It can happen that the element you want to check only appears for a fraction of a second. This can produce false failures when the element appears in between the standard 500ms when WebDriver checks the wait condition. What you can do is to set up a FluentWait object with a specific polling time. It works almost the same as other kinds of wait functions in WebDriver.

The code is the following:



	Wait<WebDriver> wait = new FluentWait<WebDriver>(driver)
				.withTimeout(20, java.util.concurrent.TimeUnit.SECONDS)
				.pollingEvery(200, java.util.concurrent.TimeUnit.MILLISECONDS)
				.ignoring(NoSuchElementException.class);
		
		Function<WebDriver, WebElement> function = new Function<WebDriver, WebElement>() {
			
			@Override
			public WebElement apply(WebDriver driver) {
				return driver.findElement(exportSnackbarCss);
			}		
		};
		
		wait.until(function);


Let dissect the important differences:
.withTimeout(20, java.util.concurrent.TimeUnit.SECONDS) – set up the 20second timeout

.pollingEvery(200, java.util.concurrent.TimeUnit.MILLISECONDS) – here we set up how often WebDriver should check the condition defined in the overwritten apply function. WebDriver’s default is 500ms. Here we had to use 200 ms.
Make sure you decrease this time only when you must, WebDriver function calls are expensive and can cause heavy network load especially if you run multiple test suites in parallel.

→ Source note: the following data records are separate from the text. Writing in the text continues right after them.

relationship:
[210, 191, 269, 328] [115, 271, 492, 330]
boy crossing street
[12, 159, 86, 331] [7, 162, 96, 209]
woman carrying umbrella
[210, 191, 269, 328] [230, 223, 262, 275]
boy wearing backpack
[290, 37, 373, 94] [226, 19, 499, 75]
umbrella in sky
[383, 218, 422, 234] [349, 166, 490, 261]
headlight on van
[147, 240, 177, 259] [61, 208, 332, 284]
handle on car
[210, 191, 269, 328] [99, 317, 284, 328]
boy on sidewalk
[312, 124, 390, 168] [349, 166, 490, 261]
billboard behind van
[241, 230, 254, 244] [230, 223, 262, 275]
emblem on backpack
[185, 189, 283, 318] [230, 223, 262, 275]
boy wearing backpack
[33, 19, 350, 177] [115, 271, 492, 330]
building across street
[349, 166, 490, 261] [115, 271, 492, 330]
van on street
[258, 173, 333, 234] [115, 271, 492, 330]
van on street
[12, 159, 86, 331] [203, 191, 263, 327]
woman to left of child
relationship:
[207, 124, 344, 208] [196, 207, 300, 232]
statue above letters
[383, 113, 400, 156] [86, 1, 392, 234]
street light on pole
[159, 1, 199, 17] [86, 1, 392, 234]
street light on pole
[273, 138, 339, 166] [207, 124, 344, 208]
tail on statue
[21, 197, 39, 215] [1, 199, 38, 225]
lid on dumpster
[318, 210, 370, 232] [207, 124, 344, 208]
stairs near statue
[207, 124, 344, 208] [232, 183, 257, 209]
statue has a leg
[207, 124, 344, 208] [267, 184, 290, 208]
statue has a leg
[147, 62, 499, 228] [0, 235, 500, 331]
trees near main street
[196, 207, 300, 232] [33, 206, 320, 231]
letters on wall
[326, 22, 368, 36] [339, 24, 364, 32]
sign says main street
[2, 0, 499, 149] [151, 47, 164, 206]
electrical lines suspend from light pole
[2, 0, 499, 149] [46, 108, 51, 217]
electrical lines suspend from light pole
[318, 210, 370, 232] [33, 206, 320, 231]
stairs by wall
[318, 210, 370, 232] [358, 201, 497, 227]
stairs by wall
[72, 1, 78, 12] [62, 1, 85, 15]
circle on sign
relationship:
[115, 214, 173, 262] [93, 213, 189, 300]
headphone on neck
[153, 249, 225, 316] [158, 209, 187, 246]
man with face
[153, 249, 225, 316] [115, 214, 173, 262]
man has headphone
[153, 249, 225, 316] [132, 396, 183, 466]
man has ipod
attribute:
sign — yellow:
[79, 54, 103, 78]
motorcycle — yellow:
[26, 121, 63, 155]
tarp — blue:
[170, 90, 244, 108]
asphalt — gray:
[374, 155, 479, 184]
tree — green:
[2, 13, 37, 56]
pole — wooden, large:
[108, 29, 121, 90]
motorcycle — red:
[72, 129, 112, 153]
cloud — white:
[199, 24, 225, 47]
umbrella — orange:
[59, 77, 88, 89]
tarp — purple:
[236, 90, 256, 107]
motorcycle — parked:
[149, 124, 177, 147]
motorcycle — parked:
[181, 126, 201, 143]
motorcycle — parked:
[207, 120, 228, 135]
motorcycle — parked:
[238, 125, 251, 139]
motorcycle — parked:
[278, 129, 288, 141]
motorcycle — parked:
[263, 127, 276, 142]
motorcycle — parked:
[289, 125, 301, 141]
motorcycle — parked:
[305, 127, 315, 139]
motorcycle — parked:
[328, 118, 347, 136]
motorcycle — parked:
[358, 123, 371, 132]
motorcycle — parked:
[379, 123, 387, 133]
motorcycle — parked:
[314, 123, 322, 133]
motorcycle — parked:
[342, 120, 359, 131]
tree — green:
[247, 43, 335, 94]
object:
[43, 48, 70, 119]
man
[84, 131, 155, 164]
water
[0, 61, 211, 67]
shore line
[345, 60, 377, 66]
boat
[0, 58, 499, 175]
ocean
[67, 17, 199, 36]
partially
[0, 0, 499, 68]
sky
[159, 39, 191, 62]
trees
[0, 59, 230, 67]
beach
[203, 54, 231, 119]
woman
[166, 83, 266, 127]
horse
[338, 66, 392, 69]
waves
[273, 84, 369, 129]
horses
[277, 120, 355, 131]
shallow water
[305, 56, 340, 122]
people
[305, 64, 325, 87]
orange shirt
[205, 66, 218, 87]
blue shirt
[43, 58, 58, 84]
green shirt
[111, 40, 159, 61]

.ignoring(NoSuchElementException.class); – this makes the test running after the first check. In our case we use driver.findElement() to get our element. This throws a NoSuchElementException if the element is not found, which could be the case if the element doesn’t appear during our first check, by ignoring it we will have a standard wait function.

In WebDriver 3.3 these functions are removed to force people to use java 1.8 lambda expressions.